Other things I'd like to encounter on this journey: the rise and fall of mountains under the ocean, sunken ships, golden lights in a yawning abyss, sea plants that seem to be dancing in a current, the echo of a whale, deep silence, a face in the sand.
Of course, it's unlikely that a person would see very much that far down in the ocean. The bottom of the ocean's most defining feature is the absolute blackness, broken only by the occasional luminous torches of fish who turn them on when they need to hunt their prey or by the spurt of fluid ejected by deep-sea squids that become a cloud of light, the opposite of the inky cloud created by shallow-water squids. Light vanishes swiftly as you descend deeper into the ocean. According to Rachel Carson in her book, The sea around us, "the red rays are gone at the end of the first 200 or 300 feet, and with them all the orange and yellow warmth of the sun. Then the greens fade out, and at 1000 feet only a deep, dark, brilliant blue is left. In very clear waters the violet rays of the spectrum may penetrate another thousand feet. Beyond this is only the blackness of the deep sea."
Creatures of the deep may have become blind, but the loss of sight is compensated with sensitive feelers and long fins to feel their way around, groping for texture, shape, movement, changes in temperature. If a human were able to reach the bottom of the ocean alive, he wouldn't be able to touch or sense very much with his body, which would probably be encased in some thick and complicated machine or suit to protect him from the immense pressure at such depths. Perhaps he would barely be able to move.
Because so little is known about the lightless depths of the sea, few people believed that living creatures could survive or even exist there. In the early twentieth century, research ships used echo sounding instruments to send sound waves downward from the ship. These were reflected back from any object they encountered. Answering echoes were returned from the intermediate depths, as expected; and then a second echo was received from the bottom.

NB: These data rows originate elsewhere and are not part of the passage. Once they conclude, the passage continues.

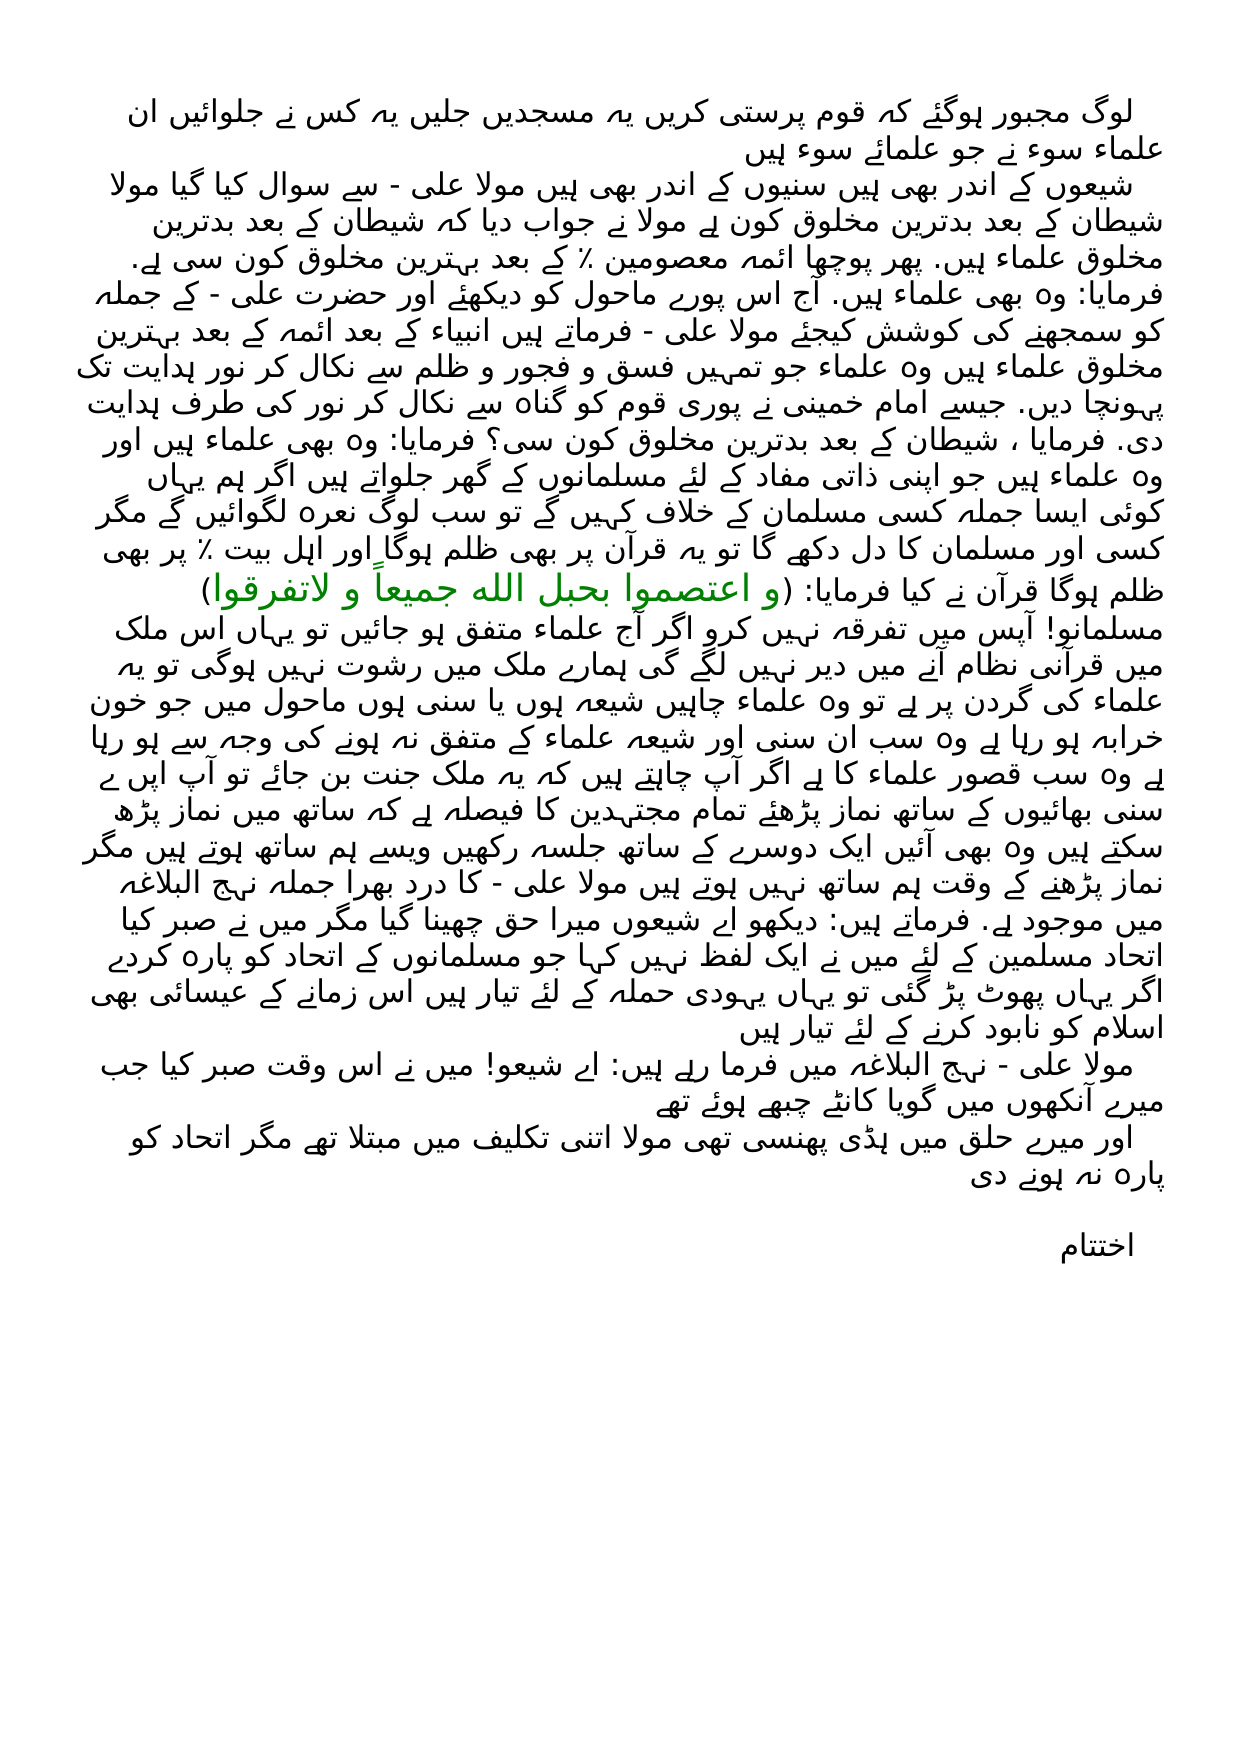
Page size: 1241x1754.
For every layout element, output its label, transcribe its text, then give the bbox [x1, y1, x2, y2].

text اور میرے حلق میں ہڈی پھنسی تھی مولا اتنی تکلیف میں مبتلا تھے مگر اتحاد کو پارہ نہ ہونے دی [75, 1119, 1165, 1192]
text شیعوں کے اندر بھی ہیں سنیوں کے اندر بھی ہیں مولا علی - سے سوال کیا گیا مولا شیطان کے بعد بدترین مخلوق کون ہے مولا نے جواب دیا کہ شیطان کے بعد بدترین مخلوق علماء ہیں. پھر پوچھا ائمہ معصومین ٪ کے بعد بہترین مخلوق کون سی ہے. فرمایا: وہ بھی علماء ہیں. آج اس پورے ماحول کو دیکھئے اور حضرت علی - کے جملہ کو سمجھنے کی کوشش کیجئے مولا علی - فرماتے ہیں انبیاء کے بعد ائمہ کے بعد بہترین مخلوق علماء ہیں وہ علماء جو تمہیں فسق و فجور و ظلم سے نکال کر نور ہدایت تک پہونچا دیں. جیسے امام خمینی نے پوری قوم کو گناہ سے نکال کر نور کی طرف ہدایت دی. فرمایا ، شیطان کے بعد بدترین مخلوق کون سی؟ فرمایا: وہ بھی علماء ہیں اور وہ علماء ہیں جو اپنی ذاتی مفاد کے لئے مسلمانوں کے گھر جلواتے ہیں اگر ہم یہاں کوئی ایسا جملہ کسی مسلمان کے خلاف کہیں گے تو سب لوگ نعرہ لگوائیں گے مگر کسی اور مسلمان کا دل دکھے گا تو یہ قرآن پر بھی ظلم ہوگا اور اہل بیت ٪ پر بھی ظلم ہوگا قرآن نے کیا فرمایا: (و اعتصموا بحبل الله جمیعاً و لاتفرقوا) مسلمانو! آپس میں تفرقہ نہیں کرو اگر آج علماء متفق ہو جائیں تو یہاں اس ملک میں قرآنی نظام آنے میں دیر نہیں لگے گی ہمارے ملک میں رشوت نہیں ہوگی تو یہ علماء کی گردن پر ہے تو وہ علماء چاہیں شیعہ ہوں یا سنی ہوں ماحول میں جو خون خرابہ ہو رہا ہے وہ سب ان سنی اور شیعہ علماء کے متفق نہ ہونے کی وجہ سے ہو رہا ہے وہ سب قصور علماء کا ہے اگر آپ چاہتے ہیں کہ یہ ملک جنت بن جائے تو آپ اپں ے سنی بھائیوں کے ساتھ نماز پڑھئے تمام مجتہدین کا فیصلہ ہے کہ ساتھ میں نماز پڑھ سکتے ہیں وہ بھی آئیں ایک دوسرے کے ساتھ جلسہ رکھیں ویسے ہم ساتھ ہوتے ہیں مگر نماز پڑھنے کے وقت ہم ساتھ نہیں ہوتے ہیں مولا علی - کا درد بھرا جملہ نہج البلاغہ میں موجود ہے. فرماتے ہیں: دیکھو اے شیعوں میرا حق چھینا گیا مگر میں نے صبر کیا اتحاد مسلمین کے لئے میں نے ایک لفظ نہیں کہا جو مسلمانوں کے اتحاد کو پارہ کردے اگر یہاں پھوٹ پڑ گئی تو یہاں یہودی حملہ کے لئے تیار ہیں اس زمانے کے عیسائی بھی اسلام کو نابود کرنے کے لئے تیار ہیں [75, 166, 1165, 1046]
text مولا علی - نہج البلاغہ میں فرما رہے ہیں: اے شیعو! میں نے اس وقت صبر کیا جب میرے آنکھوں میں گویا کانٹے چبھے ہوئے تھے [75, 1046, 1165, 1119]
text اختتام [75, 1228, 1165, 1264]
text لوگ مجبور ہوگئے کہ قوم پرستی کریں یہ مسجدیں جلیں یہ کس نے جلوائیں ان علماء سوء نے جو علمائے سوء ہیں [75, 94, 1165, 166]
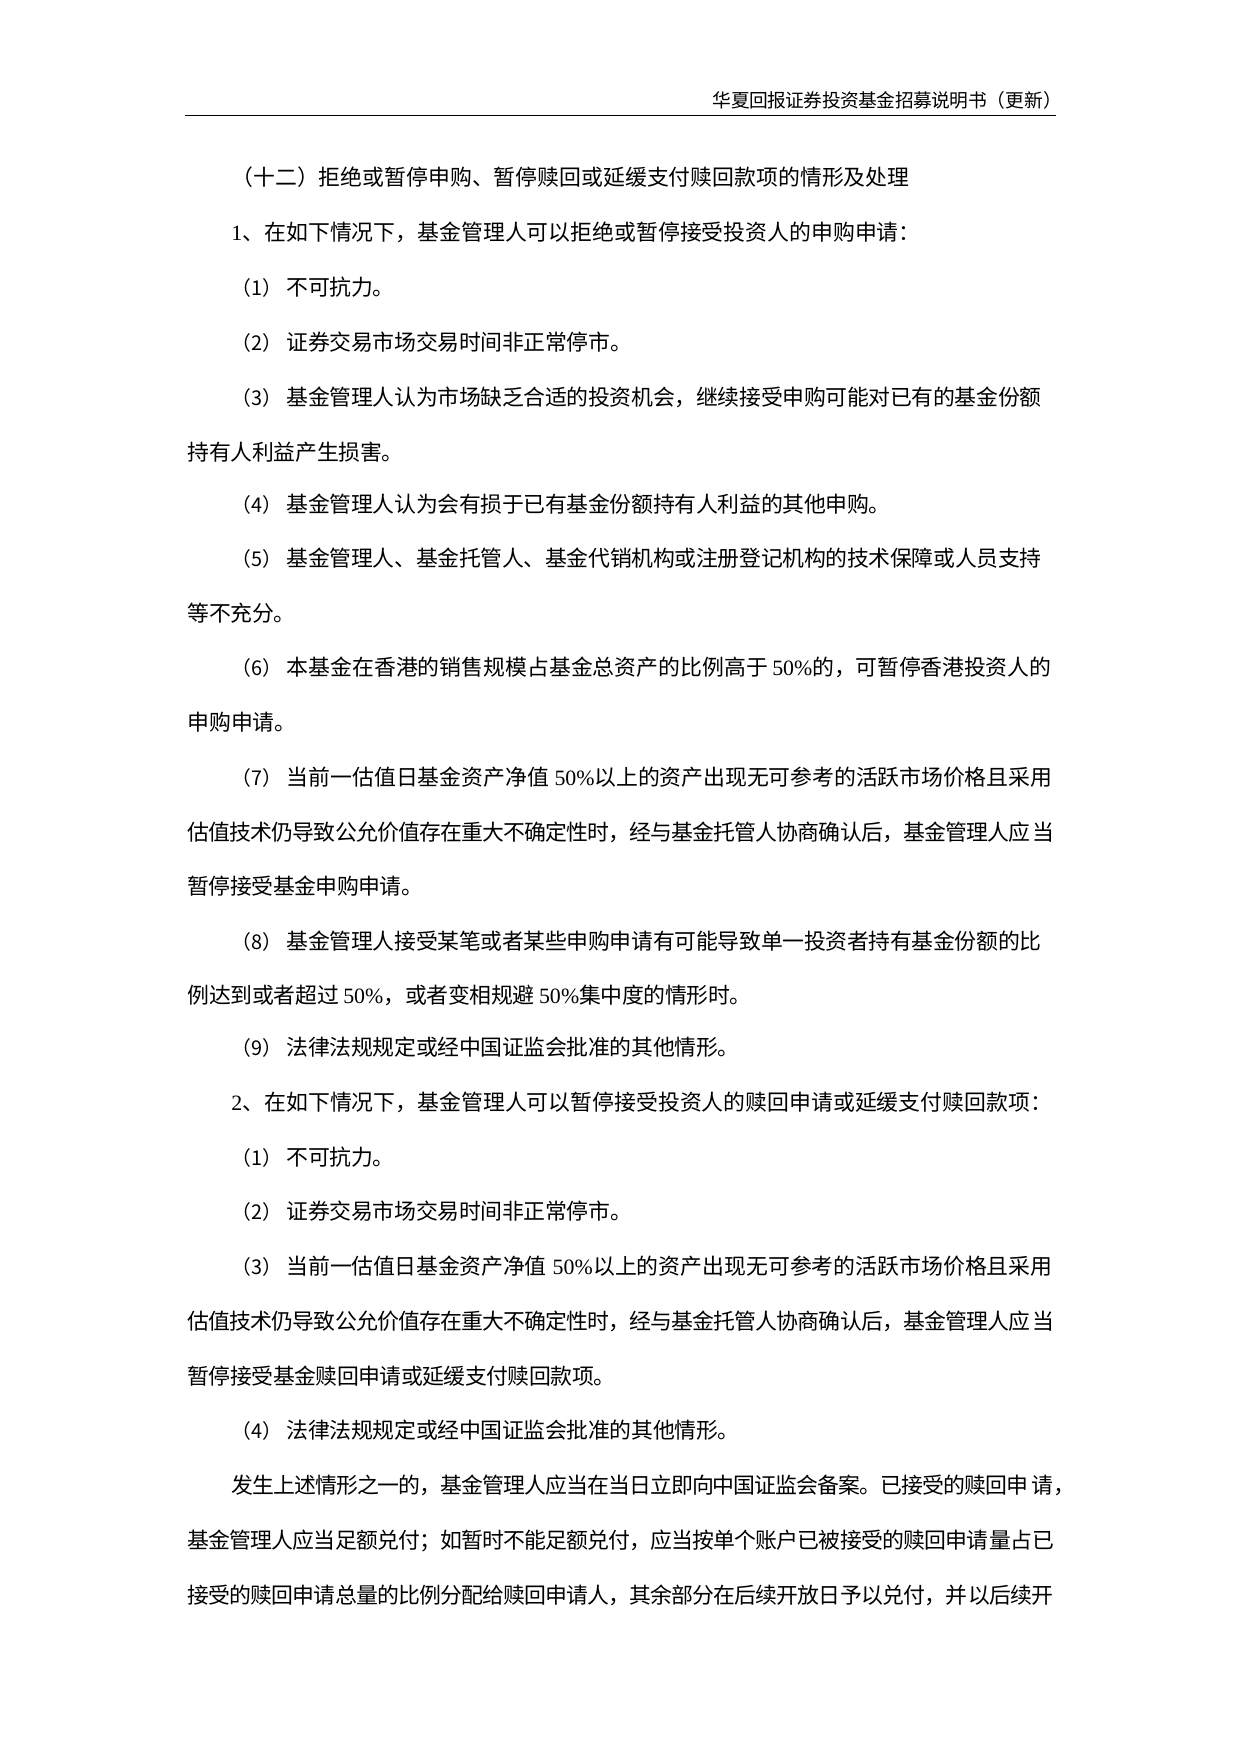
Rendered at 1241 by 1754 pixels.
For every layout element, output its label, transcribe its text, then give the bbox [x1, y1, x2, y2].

list 当前一估值日基金资产净值50%以上的资产出现无可参考的活跃市场价格且采用估值技术仍导致公允价值存在重大不确定性时，经与基金托管人协商确认后，基金管理人应当暂停接受基金申购申请。 [187, 760, 1054, 901]
list 基金管理人、基金托管人、基金代销机构或注册登记机构的技术保障或人员支持等不充分。 [187, 541, 1053, 627]
list 基金管理人接受某笔或者某些申购申请有可能导致单一投资者持有基金份额的比例达到或者超过50%，或者变相规避50%集中度的情形时。 [187, 924, 1053, 1010]
text 1、在如下情况下，基金管理人可以拒绝或暂停接受投资人的申购申请： [231, 215, 1101, 247]
list 当前一估值日基金资产净值 50%以上的资产出现无可参考的活跃市场价格且采用估值技术仍导致公允价值存在重大不确定性时，经与基金托管人协商确认后，基金管理人应当暂停接受基金赎回申请或延缓支付赎回款项。 [187, 1249, 1054, 1390]
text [187, 1468, 1054, 1609]
list 法律法规规定或经中国证监会批准的其他情形。 [231, 1413, 1101, 1445]
text （十二）拒绝或暂停申购、暂停赎回或延缓支付赎回款项的情形及处理 [231, 160, 1101, 192]
list 证券交易市场交易时间非正常停市。 [231, 325, 1101, 357]
list 基金管理人认为会有损于已有基金份额持有人利益的其他申购。 [231, 490, 1101, 518]
list 不可抗力。 [231, 270, 1101, 302]
list 证券交易市场交易时间非正常停市。 [231, 1194, 1101, 1226]
list 不可抗力。 [231, 1139, 1101, 1171]
list 本基金在香港的销售规模占基金总资产的比例高于50%的，可暂停香港投资人的申购申请。 [187, 650, 1053, 737]
list 基金管理人认为市场缺乏合适的投资机会，继续接受申购可能对已有的基金份额持有人利益产生损害。 [187, 380, 1053, 467]
list 法律法规规定或经中国证监会批准的其他情形。 [231, 1033, 1101, 1061]
text 2、在如下情况下，基金管理人可以暂停接受投资人的赎回申请或延缓支付赎回款项： [231, 1084, 1101, 1116]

What the scientists discovered was a living cloud of some unknown creatures spread over much of the ocean at a depth of several hundred fathoms below the surface. There are three theories about that cloud: these living creatures are either shrimps, fishes, or squids. I like the squid theory best. Squids seem more magical, otherworldly, like alien beings. A Norwegian, Johan Hjort once wrote: "In October 1902 we were one night steaming outside the slopes of the coast banks of Norway, and for many miles we could see the squids moving in the surface waters like luminous bubbles, resembling large milky white electric lamps being constantly lit and extinguished."
What would the creatures down below think of me, I wonder. If I let them twine their feelers around my torso, arms, and legs, what would they imagine? A bony being without fins or tail? Prey or predator? Would they remain curious or retreat from me eventually, deeming me harmless and inconsequential? The only certain thing is that, for a while, I would be as strange to them as they would be to me. And it's just occurred to me that this happens on dry land too.